Thursday, April 26th

Statistical Methods for Label-Free Quantitative MS-Based Proteomics
Professor Lieven Clement
Department of Applied Mathematics, Computer Science and Statistics, Ghent University

Quantitative label free mass spectrometry (MS)-based proteomics have become very popular because of their ease of use and reliability of results. However, the nature of the label-free quantification protocol renders the data analysis a challenging task. The MS intensities are measured at the peptide-level, while researchers generally aim at assessing differential abundance at the protein level; peptide-level data are very noisy and missing values are omnipresent. The associated data analysis workflow typically consists of three major steps: peptide identification, peptide and protein quantification, and differential analysis.

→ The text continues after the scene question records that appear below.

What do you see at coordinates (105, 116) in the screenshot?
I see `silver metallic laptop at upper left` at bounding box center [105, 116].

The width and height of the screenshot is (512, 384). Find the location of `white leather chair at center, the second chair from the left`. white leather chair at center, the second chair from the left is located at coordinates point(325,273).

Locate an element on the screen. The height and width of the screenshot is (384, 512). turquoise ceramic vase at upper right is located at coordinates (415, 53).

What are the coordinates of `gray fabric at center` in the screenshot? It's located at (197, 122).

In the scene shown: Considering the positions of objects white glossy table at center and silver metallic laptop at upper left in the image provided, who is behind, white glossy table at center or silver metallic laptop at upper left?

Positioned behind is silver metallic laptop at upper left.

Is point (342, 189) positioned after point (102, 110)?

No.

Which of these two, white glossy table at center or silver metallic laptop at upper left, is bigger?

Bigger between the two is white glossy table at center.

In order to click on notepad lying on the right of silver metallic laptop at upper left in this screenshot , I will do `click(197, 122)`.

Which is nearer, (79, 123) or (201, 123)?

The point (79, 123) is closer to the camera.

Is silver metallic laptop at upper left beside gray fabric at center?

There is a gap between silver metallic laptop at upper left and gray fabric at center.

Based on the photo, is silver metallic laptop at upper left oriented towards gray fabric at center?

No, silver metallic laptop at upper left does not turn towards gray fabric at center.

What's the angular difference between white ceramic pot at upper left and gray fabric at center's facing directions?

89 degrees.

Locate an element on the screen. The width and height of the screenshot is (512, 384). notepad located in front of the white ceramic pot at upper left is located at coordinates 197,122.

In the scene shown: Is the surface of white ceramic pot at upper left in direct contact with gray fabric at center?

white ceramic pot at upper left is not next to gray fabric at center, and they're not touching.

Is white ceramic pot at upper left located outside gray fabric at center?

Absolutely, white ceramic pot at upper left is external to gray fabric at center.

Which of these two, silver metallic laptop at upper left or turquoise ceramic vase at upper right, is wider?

In this talk we will cover the challenges and pitfalls associated to different steps in the data analysis workflow. We show that modelling MS-based intensity data at the peptide level outperforms classical summarization-based approaches, which typically do not correct for differences in peptide characteristics and/or for the between-sample differences in the number of peptides that are identified per protein. Peptide-based linear models, however, still suffer from overfitting, outlying peptide intensities and unbalanced peptide-level data which is inherent to proteomics. We therefore introduce three modular extensions: ridge regression, M-estimation and empirical Bayes to stabilise the variance estimation, which provides fold change estimates with a higher precision and accuracy, and further improves sensitivity and specificity. By exploiting the link between mixed models and penalisation, our tools also facilitates the use of mixed models in the proteomics community.


Thursday, May 3rd

Stage-Wise Testing for Differential Expression Analysis in Sequencing Studies
Koen Van den Berge
Department of Applied Mathematics, Computer Science and Statistics, Ghent University

Characterizing gene expression through sequencing (RNA-seq) has provided a unique opportunity to unravel the molecular processes in biological tissues. Innovations and cost reductions in sequencing technology have led to RNA-seq experiments with complex designs. In addition, recent computational advances have allowed expression analysis on the transcript level. Both settings imply multiple hypotheses for every gene, i.e. assessing differential expression for multiple contrasts (transcripts) in complex experiments (transcript-level analysis), leading to challenging multiple testing problems. Conventional approaches control the false discovery rate (FDR) on the individual hypothesis level and fail to establish proper gene-level error control, which compromises downstream validation experiments. We introduce stageR (https://github.com/statOmics/stage), a two-stage procedure that leverages the increased power of aggregated hypothesis tests while maintaining high biological resolution by post-hoc analysis of genes passing the screening hypothesis. The two-stage procedure is a general paradigm that can be adopted whenever individual hypotheses can be aggregated and achieves an optimal middle ground between biological resolution and statistical power. In this talk, I will show that it provides gene-level FDR control in studies with complex designs while boosting power for interaction effects without compromising the discovery of main effects. In a differential transcript usage/expression context, stage-wise testing gains power by aggregating hypotheses at the gene level, while providing transcript-level assessment of genes passing the screening stage. Finally, the flexibility of the approach will be illustrated by exploring different p-value aggregation methods and interesting applications in single cell RNA-sequencing will be discussed.